## [TEXT PASSAGE]
------------

Consider the following example table that I'm trying to make predictions on
As you can see, I have a mix of numerical (Num1 & Num2) and categorical features (Cat1 & Cat2) to predict a value, and I'm using Random Forest Regression to do so
After reading in the file, I'm converting the categorical features into numerical ones using LabelEncoder, like so
category_col =['Cat1', 'Cat2']
labelEncoder = preprocessing.LabelEncoder()
# creating a map of all the numerical values of each categorical labels.
mapping_dict={}
for col in category_col:
df[col] = labelEncoder.fit_transform(df[col])
le_name_mapping = dict(zip(labelEncoder.classes_, labelEncoder.transform(labelEncoder.classes_)))
mapping_dict[col]=le_name_mapping
Once converted, I'm then splitting my dataframe into a training and testing set & making predictions, like so
train_features, test_features, train_labels, test_labels = train_test_split(df, labels, test_size = 0.30)
rf = RandomForestRegressor(n_estimators = 1000)
rf.fit(train_features, train_labels)
predictions = rf.predict(test_features)
My question is, how do I change the numerical numbers of Cat1 & Cat2 to show the original categories again so that I can export the predictions back out, like so
I understand that I need to use labelEncoder.inverse_transform, however, I cant seem to get the syntax right to get back the category text to tie in with the results.
Any help is appreciated!

------------

Stored data:
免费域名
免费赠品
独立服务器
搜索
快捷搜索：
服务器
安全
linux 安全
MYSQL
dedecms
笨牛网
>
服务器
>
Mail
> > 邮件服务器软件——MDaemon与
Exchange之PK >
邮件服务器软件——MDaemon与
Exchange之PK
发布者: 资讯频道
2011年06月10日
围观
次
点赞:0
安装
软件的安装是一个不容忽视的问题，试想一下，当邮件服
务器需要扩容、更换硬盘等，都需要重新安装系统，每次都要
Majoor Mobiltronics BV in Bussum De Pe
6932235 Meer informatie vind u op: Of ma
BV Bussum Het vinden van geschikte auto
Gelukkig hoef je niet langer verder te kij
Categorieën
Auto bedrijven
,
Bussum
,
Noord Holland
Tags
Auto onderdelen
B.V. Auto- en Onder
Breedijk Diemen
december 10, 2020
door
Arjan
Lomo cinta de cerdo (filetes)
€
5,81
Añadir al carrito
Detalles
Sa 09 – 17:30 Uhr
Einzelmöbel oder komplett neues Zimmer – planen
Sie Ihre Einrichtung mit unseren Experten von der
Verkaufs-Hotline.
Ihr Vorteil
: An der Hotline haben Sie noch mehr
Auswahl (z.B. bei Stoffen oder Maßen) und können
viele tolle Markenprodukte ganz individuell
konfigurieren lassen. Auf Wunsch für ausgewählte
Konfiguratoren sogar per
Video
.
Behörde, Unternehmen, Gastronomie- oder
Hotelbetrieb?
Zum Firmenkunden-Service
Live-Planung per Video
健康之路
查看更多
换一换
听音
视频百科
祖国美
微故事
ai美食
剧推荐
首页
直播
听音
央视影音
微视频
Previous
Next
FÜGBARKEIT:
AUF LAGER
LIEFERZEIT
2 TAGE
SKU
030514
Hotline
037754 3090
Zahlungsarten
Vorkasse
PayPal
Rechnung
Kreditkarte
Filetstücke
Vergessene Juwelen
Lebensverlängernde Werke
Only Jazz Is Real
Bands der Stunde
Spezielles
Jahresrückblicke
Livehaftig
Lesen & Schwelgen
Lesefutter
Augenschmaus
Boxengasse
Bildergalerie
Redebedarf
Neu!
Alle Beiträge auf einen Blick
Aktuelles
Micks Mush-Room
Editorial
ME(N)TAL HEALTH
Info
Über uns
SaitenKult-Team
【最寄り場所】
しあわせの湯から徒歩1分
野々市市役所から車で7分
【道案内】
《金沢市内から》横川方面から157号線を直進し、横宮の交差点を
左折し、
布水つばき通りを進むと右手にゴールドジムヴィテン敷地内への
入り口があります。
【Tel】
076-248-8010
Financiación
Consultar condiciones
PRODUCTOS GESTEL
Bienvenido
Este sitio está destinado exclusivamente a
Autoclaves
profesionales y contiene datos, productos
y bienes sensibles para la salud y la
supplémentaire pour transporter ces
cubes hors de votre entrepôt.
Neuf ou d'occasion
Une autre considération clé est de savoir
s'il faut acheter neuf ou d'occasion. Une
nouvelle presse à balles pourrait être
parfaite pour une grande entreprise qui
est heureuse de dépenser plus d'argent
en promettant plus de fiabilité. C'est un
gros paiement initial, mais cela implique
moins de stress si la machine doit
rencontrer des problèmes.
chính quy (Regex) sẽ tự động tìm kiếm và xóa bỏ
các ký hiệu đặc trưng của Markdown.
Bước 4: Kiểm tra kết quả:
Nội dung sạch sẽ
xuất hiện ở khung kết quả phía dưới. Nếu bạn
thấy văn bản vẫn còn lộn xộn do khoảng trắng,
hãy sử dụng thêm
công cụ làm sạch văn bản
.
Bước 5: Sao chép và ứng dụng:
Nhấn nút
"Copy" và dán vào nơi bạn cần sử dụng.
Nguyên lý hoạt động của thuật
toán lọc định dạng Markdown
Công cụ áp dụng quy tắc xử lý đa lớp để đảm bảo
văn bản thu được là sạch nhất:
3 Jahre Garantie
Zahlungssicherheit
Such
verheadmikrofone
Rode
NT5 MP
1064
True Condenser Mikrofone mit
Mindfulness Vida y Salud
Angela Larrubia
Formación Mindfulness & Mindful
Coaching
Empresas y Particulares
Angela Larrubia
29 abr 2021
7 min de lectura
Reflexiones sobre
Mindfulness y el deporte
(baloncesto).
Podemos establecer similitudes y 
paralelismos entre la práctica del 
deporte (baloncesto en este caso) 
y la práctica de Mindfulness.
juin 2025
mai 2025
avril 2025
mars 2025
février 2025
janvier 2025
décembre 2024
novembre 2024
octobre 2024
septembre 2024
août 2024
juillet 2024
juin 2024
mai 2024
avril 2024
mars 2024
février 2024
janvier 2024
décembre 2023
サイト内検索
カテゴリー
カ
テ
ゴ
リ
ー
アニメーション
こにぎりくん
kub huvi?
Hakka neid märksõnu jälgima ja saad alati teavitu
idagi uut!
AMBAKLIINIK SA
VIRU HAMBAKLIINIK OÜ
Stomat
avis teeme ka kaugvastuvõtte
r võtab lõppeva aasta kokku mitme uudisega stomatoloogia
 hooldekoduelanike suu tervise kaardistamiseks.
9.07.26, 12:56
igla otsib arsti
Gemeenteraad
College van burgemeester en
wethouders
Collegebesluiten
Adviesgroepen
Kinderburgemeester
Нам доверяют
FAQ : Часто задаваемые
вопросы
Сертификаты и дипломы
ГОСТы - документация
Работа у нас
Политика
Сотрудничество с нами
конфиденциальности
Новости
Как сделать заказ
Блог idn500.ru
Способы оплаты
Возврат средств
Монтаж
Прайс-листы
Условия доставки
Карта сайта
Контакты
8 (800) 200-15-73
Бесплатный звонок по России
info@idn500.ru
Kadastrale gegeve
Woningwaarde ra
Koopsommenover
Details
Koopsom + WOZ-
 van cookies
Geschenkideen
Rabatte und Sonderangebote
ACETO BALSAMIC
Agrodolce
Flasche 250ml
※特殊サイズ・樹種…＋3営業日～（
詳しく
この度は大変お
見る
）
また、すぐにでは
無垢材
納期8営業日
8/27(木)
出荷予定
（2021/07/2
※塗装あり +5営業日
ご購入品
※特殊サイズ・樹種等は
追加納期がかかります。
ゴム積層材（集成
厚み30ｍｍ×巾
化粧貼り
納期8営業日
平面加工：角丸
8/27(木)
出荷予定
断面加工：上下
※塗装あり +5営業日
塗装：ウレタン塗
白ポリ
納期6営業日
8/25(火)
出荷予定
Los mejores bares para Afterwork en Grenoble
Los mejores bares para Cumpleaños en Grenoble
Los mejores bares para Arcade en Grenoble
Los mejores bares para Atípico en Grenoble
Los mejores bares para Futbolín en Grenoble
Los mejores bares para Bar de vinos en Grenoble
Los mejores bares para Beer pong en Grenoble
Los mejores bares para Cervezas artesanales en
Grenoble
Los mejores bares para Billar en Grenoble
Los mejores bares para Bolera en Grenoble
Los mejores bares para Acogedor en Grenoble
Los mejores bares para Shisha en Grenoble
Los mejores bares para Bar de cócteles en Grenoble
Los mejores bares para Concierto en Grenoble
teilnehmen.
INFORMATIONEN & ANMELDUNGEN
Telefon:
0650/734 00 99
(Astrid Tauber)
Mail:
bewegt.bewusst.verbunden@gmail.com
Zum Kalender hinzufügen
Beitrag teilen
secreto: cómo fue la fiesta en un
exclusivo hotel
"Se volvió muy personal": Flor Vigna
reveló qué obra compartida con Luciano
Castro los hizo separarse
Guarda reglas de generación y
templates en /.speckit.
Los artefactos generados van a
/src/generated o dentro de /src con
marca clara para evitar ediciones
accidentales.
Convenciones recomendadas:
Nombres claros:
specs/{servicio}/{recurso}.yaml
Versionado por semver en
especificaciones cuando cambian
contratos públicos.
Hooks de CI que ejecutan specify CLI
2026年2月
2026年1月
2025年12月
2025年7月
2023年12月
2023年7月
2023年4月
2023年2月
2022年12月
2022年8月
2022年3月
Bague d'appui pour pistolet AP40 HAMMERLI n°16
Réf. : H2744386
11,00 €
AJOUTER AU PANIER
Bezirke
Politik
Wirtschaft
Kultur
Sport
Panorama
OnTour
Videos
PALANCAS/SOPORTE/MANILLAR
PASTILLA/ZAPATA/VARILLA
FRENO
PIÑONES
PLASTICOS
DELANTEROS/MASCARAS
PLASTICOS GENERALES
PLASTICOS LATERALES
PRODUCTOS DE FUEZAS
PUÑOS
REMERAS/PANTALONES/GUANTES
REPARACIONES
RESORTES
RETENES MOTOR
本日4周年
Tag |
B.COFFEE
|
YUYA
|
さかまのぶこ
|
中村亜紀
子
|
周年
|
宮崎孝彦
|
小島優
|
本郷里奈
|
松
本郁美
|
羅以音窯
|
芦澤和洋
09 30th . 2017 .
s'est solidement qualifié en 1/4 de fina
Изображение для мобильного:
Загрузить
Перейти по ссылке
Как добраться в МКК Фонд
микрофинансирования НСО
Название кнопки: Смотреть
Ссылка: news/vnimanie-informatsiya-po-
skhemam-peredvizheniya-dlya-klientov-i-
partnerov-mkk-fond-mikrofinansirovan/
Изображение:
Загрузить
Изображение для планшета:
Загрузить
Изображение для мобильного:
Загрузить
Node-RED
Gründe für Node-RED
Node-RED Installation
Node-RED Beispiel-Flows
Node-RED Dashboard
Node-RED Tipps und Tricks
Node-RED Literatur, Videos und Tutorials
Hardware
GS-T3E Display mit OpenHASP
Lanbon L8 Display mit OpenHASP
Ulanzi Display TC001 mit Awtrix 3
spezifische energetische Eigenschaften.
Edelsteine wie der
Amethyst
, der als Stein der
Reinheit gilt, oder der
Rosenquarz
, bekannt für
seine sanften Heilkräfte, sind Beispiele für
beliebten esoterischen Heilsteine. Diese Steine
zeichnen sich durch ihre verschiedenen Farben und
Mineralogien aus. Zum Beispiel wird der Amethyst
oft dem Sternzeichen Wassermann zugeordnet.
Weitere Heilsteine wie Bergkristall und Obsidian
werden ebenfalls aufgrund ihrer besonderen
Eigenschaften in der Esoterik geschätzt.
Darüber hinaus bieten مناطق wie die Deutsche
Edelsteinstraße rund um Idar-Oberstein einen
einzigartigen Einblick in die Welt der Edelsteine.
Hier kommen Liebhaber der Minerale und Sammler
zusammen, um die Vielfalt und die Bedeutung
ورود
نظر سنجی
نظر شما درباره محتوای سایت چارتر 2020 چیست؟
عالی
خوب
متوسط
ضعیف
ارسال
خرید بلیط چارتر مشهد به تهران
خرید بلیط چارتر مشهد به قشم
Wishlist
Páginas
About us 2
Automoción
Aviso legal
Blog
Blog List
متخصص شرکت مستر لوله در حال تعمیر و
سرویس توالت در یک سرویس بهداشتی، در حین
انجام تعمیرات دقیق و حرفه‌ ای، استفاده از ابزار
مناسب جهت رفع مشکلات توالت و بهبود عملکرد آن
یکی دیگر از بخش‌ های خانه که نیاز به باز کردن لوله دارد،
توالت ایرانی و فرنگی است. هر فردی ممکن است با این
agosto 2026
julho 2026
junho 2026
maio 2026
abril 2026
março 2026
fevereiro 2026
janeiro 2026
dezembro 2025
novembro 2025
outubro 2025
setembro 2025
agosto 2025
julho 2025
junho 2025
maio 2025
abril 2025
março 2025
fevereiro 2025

------------

## [PROBLEM]
Reproduce the stretch of the forum post from "mapping_dict[col]=le_name_mapping" through "with the results.". Work from the forum post alone.

## [WRITTEN SOLUTION]
mapping_dict[col]=le_name_mapping
Once converted, I'm then splitting my dataframe into a training and testing set & making predictions, like so
train_features, test_features, train_labels, test_labels = train_test_split(df, labels, test_size = 0.30)
rf = RandomForestRegressor(n_estimators = 1000)
rf.fit(train_features, train_labels)
predictions = rf.predict(test_features)
My question is, how do I change the numerical numbers of Cat1 & Cat2 to show the original categories again so that I can export the predictions back out, like so
I understand that I need to use labelEncoder.inverse_transform, however, I cant seem to get the syntax right to get back the category text to tie in with the results.